Now the seminarians were farmers, among them motley of backward planters with Japanese and Chinese sounding surnames from, again, Samar. Let's say for the record that one was a Yamamoto and another Ong. (Samar, in another time, seemed to be like a major foreign tourist destination).
Yamamoto: You say the problem is the carrier, which is an "incheck"?
Expert: Yes, that's right, sir.
Yamamoto: Then, my goodness, let's kill all the "inchecks"!
Ong: (Outraged) No, let's kill all the Japanese.
Cooler heads averted what could have been a third world war.
When sanity settled down, the outraged farmer understood what the problem was and agreed that naming the insect would go a long way in solving the problem.
Lesson: Speaking in clearer terms and shunning jargon and gobbledygook can work wonders in setting aside built-in biases, prejudgments and differences toward a common solution.
Rule 3: Laugh the problem away
Ok, most of the time only the nuts do that. But it really works, in real life.
I had a friend from way back who was so fed up at one time with her husband she thought of committing suicide. The hubby was into big-time gambling, thanks to the new casinos near his workplace.
It started, she said, with simple betting on the "grandes and pequenos" (big and small, amigo).
Pretty soon, he began telling stories about being held-up every payday. Pretty soon, he would seldom come home. She could not take it anymore so she decided that probably the best way to deal with it was with her hands.
My friend thought of three options: drinking poison, slashing her wrist or hanging herself. My friend was a very intelligent person and a great looker, but she was like you and me: human.

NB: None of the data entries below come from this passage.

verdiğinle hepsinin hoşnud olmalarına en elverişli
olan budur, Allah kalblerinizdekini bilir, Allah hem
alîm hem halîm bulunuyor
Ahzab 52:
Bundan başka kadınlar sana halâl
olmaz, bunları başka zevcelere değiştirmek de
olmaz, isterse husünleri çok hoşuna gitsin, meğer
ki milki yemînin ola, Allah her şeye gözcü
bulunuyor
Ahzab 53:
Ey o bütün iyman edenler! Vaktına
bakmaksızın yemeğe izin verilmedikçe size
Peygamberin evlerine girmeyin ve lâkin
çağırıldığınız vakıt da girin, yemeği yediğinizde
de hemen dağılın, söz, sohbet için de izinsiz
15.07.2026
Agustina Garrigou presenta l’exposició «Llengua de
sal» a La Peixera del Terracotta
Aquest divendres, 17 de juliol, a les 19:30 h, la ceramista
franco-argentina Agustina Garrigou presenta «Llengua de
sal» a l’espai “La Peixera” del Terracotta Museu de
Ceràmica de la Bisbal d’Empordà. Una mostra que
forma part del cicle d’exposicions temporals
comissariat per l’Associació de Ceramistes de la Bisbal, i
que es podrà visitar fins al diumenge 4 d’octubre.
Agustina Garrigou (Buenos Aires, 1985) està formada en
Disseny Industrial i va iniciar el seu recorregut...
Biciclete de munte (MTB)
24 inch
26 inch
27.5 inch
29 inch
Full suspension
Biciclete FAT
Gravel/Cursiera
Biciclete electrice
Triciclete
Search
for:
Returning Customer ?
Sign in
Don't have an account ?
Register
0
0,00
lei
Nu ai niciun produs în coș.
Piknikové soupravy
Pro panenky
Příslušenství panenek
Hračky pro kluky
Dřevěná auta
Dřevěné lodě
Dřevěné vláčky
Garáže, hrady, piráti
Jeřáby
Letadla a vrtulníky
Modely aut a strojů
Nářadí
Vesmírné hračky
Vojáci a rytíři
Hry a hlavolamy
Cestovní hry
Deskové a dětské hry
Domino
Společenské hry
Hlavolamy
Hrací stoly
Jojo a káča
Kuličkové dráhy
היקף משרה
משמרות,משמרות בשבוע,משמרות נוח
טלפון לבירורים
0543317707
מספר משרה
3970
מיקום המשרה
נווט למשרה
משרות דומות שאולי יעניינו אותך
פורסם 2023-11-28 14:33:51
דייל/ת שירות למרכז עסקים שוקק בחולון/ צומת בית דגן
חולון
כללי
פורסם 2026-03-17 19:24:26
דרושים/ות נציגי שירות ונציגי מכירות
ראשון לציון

If she drank the poison, she was worried she would not look good in the coffin, with all the contortions and twisted nerves on her face. She wanted to die in vanity, so she dropped the first option.
She went to their kitchen and looked for the sharpest salad knife available. Alas, she found that cutting herself was too painful. And she discovered she also had lower tolerance for physical pain than for the emotional.
Aha, she thought to herself, the rope might just be the real answer, quick and irreversible. She searched for the strongest and longest yarn in the cabinet, and she was lucky. Then she put a steel chair on top of a small table, and climbed on it, and tied the rope on a beam by the door, and slid her slender, fragile neck into the crude noose.
The denouement was a few seconds away when the villain of a husband came in right through the door where the near-tragedy was in progress.
He looked up and his eyes met hers. She looked down and her eyes met his.
He knitted his brows, she dropped her delicate jaw. Then he laughed, softly at first, then guffawed to the highest strain his voice could muster. At the sight of her husband in stitches, my friend took her neck out of the noose, came down from her perch, threw the steel chair at her insensitive audience and kicked him and hit him with her fist with all her strength and anger and frustration and slumped by the door as cried her heart out.
Months after, when she told me about the incident, she said she realized that what she attempted to do was ridiculous. And she laughed as she recounted her husband's reaction.
"Maybe I really looked funny, that's why he laughed," she said.
Her husband eventually stopped the vice and lived to be a better husband. She not only lived to tell the story but also learned from her botched "exit" and loved life more.
Lesson: Life is bigger and more important than all the problems we can have, rice included.